Mercure de France (p. 186-187).

CVIII

Il n’est jamais trop tard pour bien faire.


Hostilité de l’adverbe « trop ». Nous voilà encore embêtés. Se pourrait-il vraiment qu’il ne fût jamais trop tard ? Devons-nous croire qu’il y a une heure où il est assez tard, sans être trop tard et une autre heure où il est trop tôt et qui serait la bonne pour mal faire ? Cette dernière heure si importante, où commence-t-elle, et où finit elle ? Dois-je m’arracher des bras du vice, à 5 heures et demie du matin, pour me précipiter, à 6 heures moins un quart, dans ceux de la vertu ? Est-ce assez tôt, ou un peu tard, ou même très tard, sans être trop tard ? Ferai-je mieux d’attendre à 7 heures du soir ou à minuit ? etc.

Mais laissons tout ça.
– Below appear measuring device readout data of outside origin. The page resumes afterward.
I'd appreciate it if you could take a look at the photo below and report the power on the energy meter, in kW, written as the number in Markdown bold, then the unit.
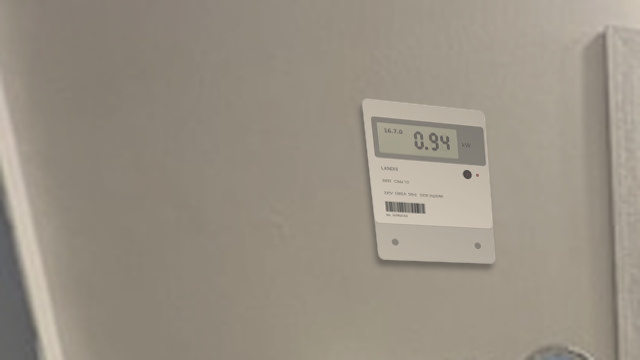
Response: **0.94** kW
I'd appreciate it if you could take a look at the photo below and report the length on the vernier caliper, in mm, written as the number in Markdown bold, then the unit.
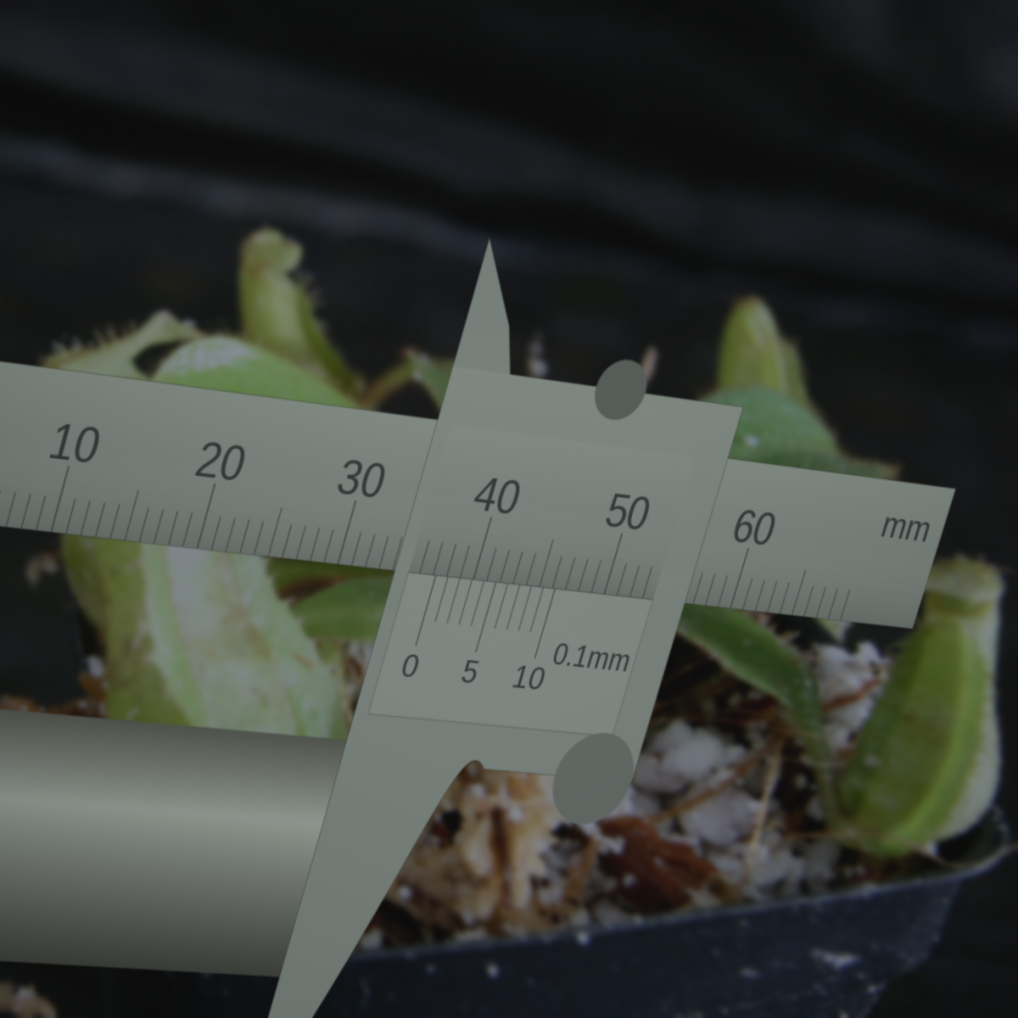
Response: **37.2** mm
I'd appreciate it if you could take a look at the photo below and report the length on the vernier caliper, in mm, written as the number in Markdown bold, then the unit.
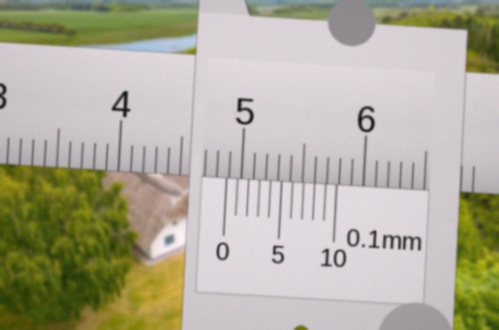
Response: **48.8** mm
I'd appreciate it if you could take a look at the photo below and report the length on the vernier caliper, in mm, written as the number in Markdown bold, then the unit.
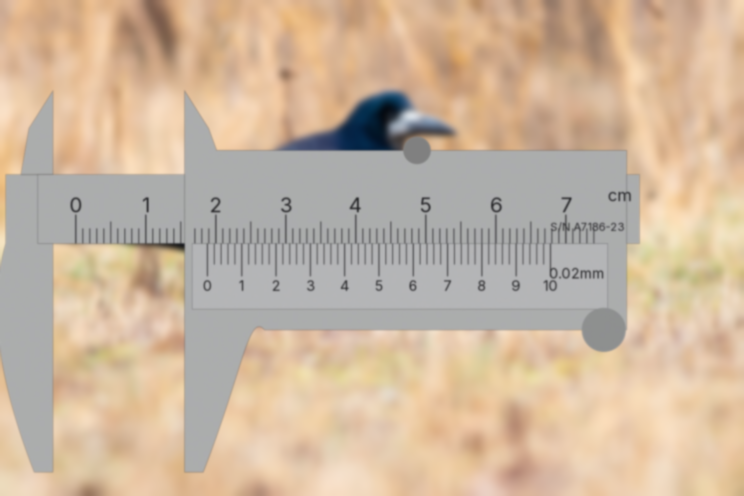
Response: **18.8** mm
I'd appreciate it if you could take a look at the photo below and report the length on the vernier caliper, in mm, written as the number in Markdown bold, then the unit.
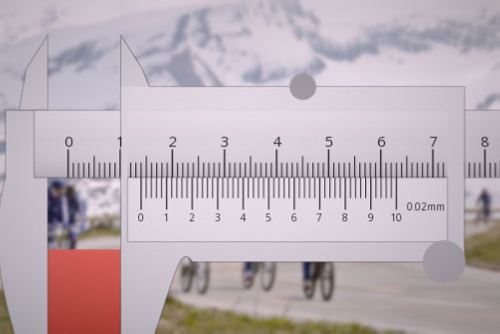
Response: **14.0** mm
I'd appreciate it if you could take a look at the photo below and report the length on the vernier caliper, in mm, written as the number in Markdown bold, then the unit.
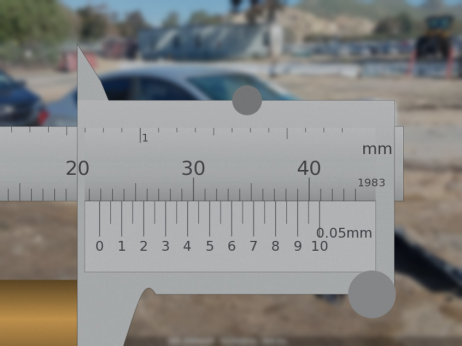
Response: **21.9** mm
De quoi s’agit-il, en substance, et qu’est-ce que les Lieux Communs, sinon la langue du Bourgeois ? La langue du Bourgeois, songez donc ! Alors quoi de plus simple ? et qu’est-ce que bien faire, sinon faire ce que veut le Bourgeois, ce qui lui plaît, ce qui lui profite, ce qu’il ordonne en ses commandements, et rien de plus ?

Il est bien certain, par exemple, que si vous voulez vous faire casser la figure pour lui et lui donner tout ce que vous possédez, il pensera que vous faites votre devoir, un peu tard peut-être, mais pas trop tard. Inversement, s’il trouve le moyen de vous prendre votre argent, votre maison, votre femme ou même votre peau et que cela lui semble utile ou agréable, vous n’avez pas le plus petit mot à dire. Il fait très bien, absolument bien et juste à l’heure qu’il faut, puisque c’est l’heure de son bon plaisir, qui ne sonne jamais trop tard.